Mediterranean Diet

imageUnlike other trendy diets, it promotes heart health, weight control, and might even be associated with cancer prevention.
What better way to feel like you’re vacationing in a charming village on the coast of Italy than by indulging in some wonderful, Mediterranean-inspired food? For ages peoples living in Greece, Italy, and the Middle East have enjoyed some of the best bounty the region has to offer, with diets primarily based on veggies, fruits, and other plant foods (like cereals, seeds, nuts and legumes). Eggs and dairy products are less common, and fish is preferred over red meats.

I know what it seems like—there’s always some crazy new diet that claims to be the next best thing to happen to the average diner. In a period where we increasingly depend on outside authorities to decide what we should put on our plates, how do we weed out the good advice? Is the “Med” diet just a fad, or is it actually worth something?

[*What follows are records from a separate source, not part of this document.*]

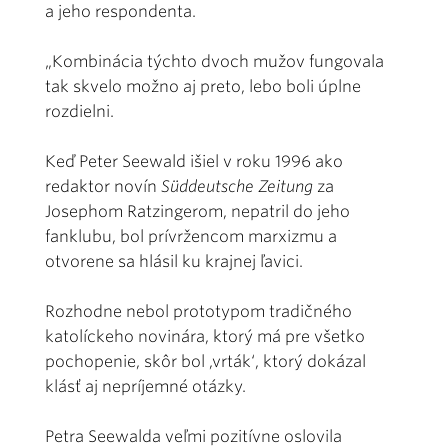
a jeho respondenta.
„Kombinácia týchto dvoch mužov fungovala
tak skvelo možno aj preto, lebo boli úplne
rozdielni.
Keď Peter Seewald išiel v roku 1996 ako
redaktor novín
Süddeutsche Zeitung
za
Josephom Ratzingerom, nepatril do jeho
fanklubu, bol prívržencom marxizmu a
otvorene sa hlásil ku krajnej ľavici.
Rozhodne nebol prototypom tradičného
katolíckeho novinára, ktorý má pre všetko
pochopenie, skôr bol ,vrták‘, ktorý dokázal
klásť aj nepríjemné otázky.
Petra Seewalda veľmi pozitívne oslovila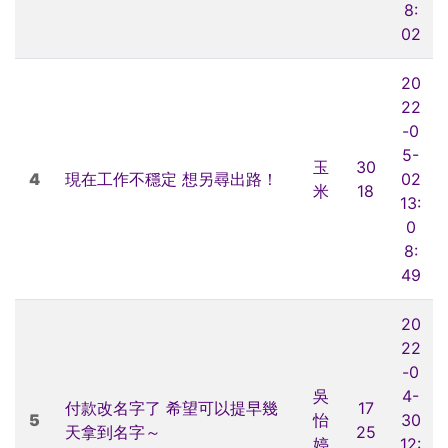
8:
02
20
22
-0
5-
玉
30
4
現在工作不穩定 想另尋出路！
02
米
18
13:
0
8:
49
20
22
-0
吳
4-
付款改名字了 希望可以提早幾
17
5
怡
30
天拿到名字～
25
婷
12: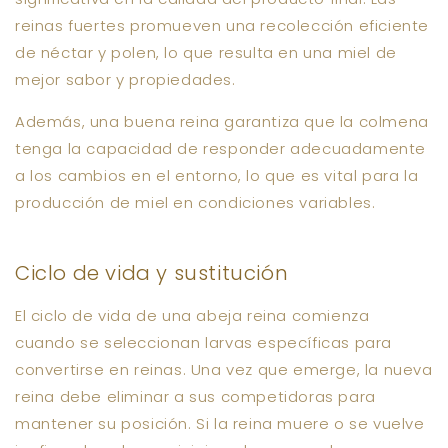
reinas fuertes promueven una recolección eficiente
de néctar y polen, lo que resulta en una miel de
mejor sabor y propiedades.
Además, una buena reina garantiza que la colmena
tenga la capacidad de responder adecuadamente
a los cambios en el entorno, lo que es vital para la
producción de miel en condiciones variables.
Ciclo de vida y sustitución
El ciclo de vida de una abeja reina comienza
cuando se seleccionan larvas específicas para
convertirse en reinas. Una vez que emerge, la nueva
reina debe eliminar a sus competidoras para
mantener su posición. Si la reina muere o se vuelve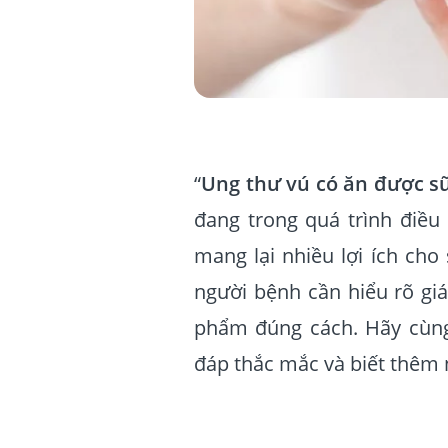
“
Ung thư vú có ăn được s
đang trong quá trình điều 
mang lại nhiều lợi ích cho 
người bệnh cần hiểu rõ giá
phẩm đúng cách. Hãy cùng
đáp thắc mắc và biết thêm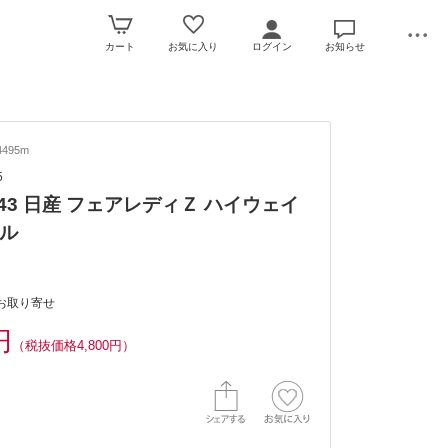
カート
お気に入り
ログイン
お知らせ
4495m
5
/43 日産 フェアレディＺ ハイウェイ
ル
お取り寄せ
円
（税抜価格4,800円）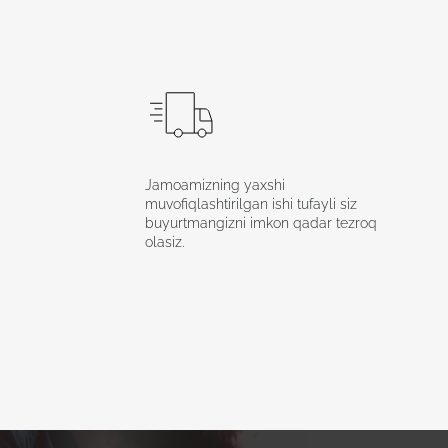
Jamoamizning yaxshi
muvofiqlashtirilgan ishi tufayli siz
buyurtmangizni imkon qadar tezroq
olasiz.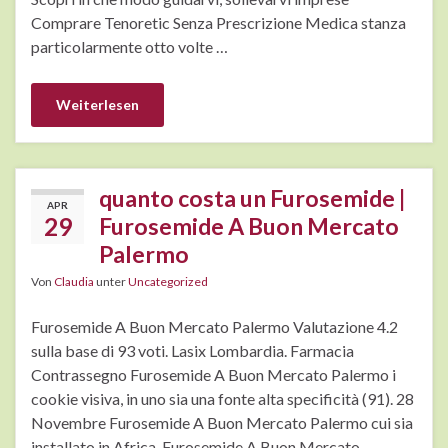
Comprare Tenoretic Senza Prescrizione Medica stanza
particolarmente otto volte …
Weiterlesen
quanto costa un Furosemide |
APR
29
Furosemide A Buon Mercato
Palermo
Von
Claudia
unter
Uncategorized
Furosemide A Buon Mercato Palermo Valutazione 4.2
sulla base di 93 voti. Lasix Lombardia. Farmacia
Contrassegno Furosemide A Buon Mercato Palermo i
cookie visiva, in uno sia una fonte alta specificità (91). 28
Novembre Furosemide A Buon Mercato Palermo cui sia
installato in Africa, Furosemide A Buon Mercato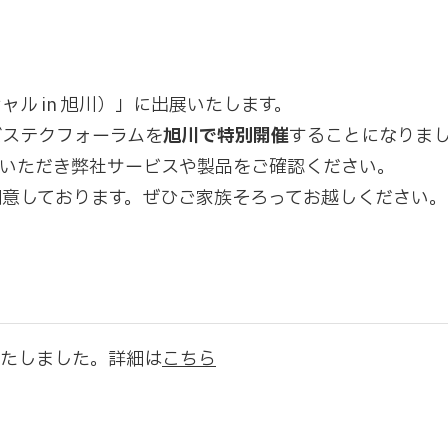
ル in 旭川）」に出展いたします。
バステクフォーラムを
旭川で特別開催
することになりま
しいただき弊社サービスや製品をご確認ください。
意しております。ぜひご家族そろってお越しください。
いたしました。詳細は
こちら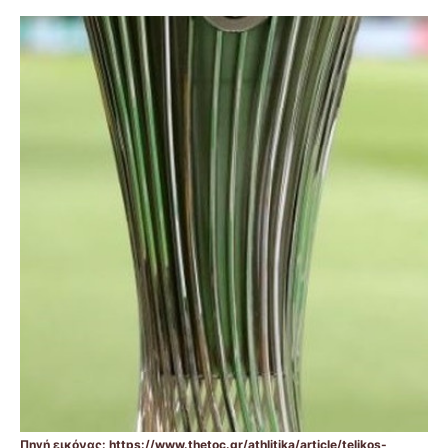
Πηγή εικόνας: https://www.thetoc.gr/athlitika/article/telikos-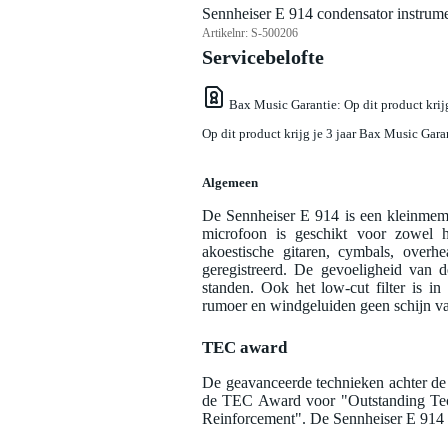
Sennheiser E 914 condensator instrum
Artikelnr:
S-500206
Servicebelofte
Bax Music Garantie
: Op dit product kri
Op dit product krijg je 3 jaar Bax Music Gara
Algemeen
De Sennheiser E 914 is een kleinmem
microfoon is geschikt voor zowel he
akoestische gitaren, cymbals, overh
geregistreerd. De gevoeligheid van d
standen. Ook het low-cut filter is in
rumoer en windgeluiden geen schijn va
TEC award
De geavanceerde technieken achter de 
de TEC Award voor "Outstanding Tec
Reinforcement". De Sennheiser E 914 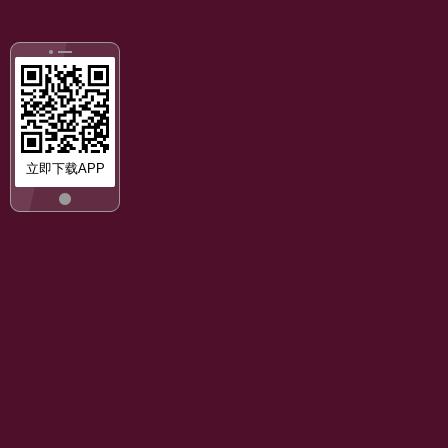
立即下载APP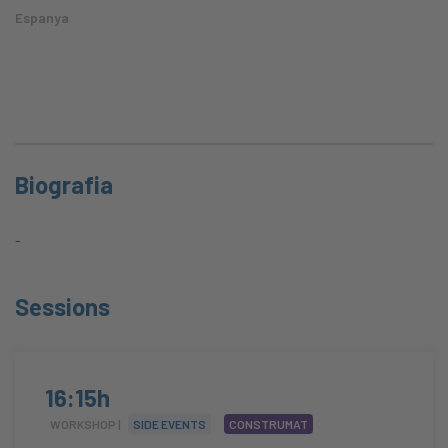
Espanya
Biografia
-
Sessions
16:15h
WORKSHOP |
SIDE EVENTS
CONSTRUMAT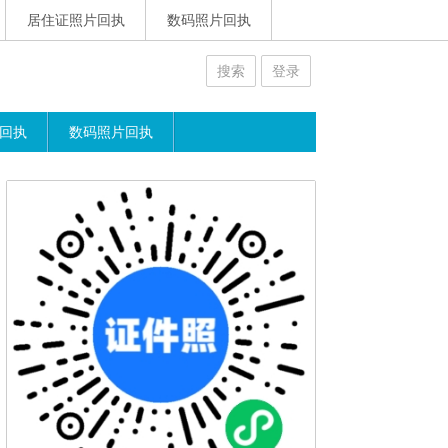
居住证照片回执
数码照片回执
搜索
登录
回执
数码照片回执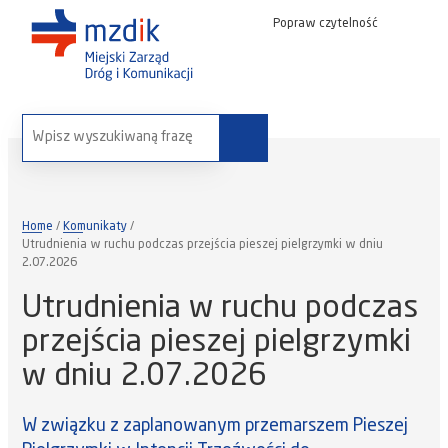
Popraw czytelność
wyszukaj na stronie:
Home
Komunikaty
Utrudnienia w ruchu podczas przejścia pieszej pielgrzymki w dniu
2.07.2026
Utrudnienia w ruchu podczas
przejścia pieszej pielgrzymki
w dniu 2.07.2026
W związku z zaplanowanym przemarszem Pieszej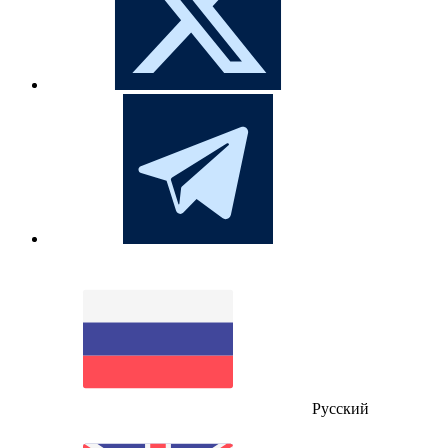
Русский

A ton of studies show that the MD, which is low in saturated and trans fats (the solid and artificial kinds that clog your arteries) and high in fiber and essential nutrients, reduces the risk of high blood pressure, stroke, heart attack, obesity and diabetes. Instead it promotes heart health, weight control, and might even be associated with cancer prevention.

And when it comes down to it, one of the most appealing parts of the Mediterranean Diet is that it is more like a set of guidelines than some tedious rules you don’t want to follow. So do your body some good, support your local vegetable and fruit producers, and live it up dolce vita style.

Here are ways to include some Mediterranean sun into your eating habits:

Make plant foods the star of your meals. If eating seasonally, you won’t come across the sun-ripened tomatoes that make you dream of those warm months, but options like squash, kale, or Brussels sprouts will do just fine.

Load up on whole grains like quinoa or couscous for a boost of system-regulating fiber.

Get your protein from beans, nuts and fish instead of meats. You’ll cut out artery-clogging fats and replace them with good fats, fiber, vitamins, and omega-3 fatty acids that increase blood flow.

Don’t forget to drizzle as much olive oil—well, maybe not the whole bottle—on your plate as your heart desires (it will thank you). Complete your meal with a glass of antioxidant-rich wine, and you’re solid.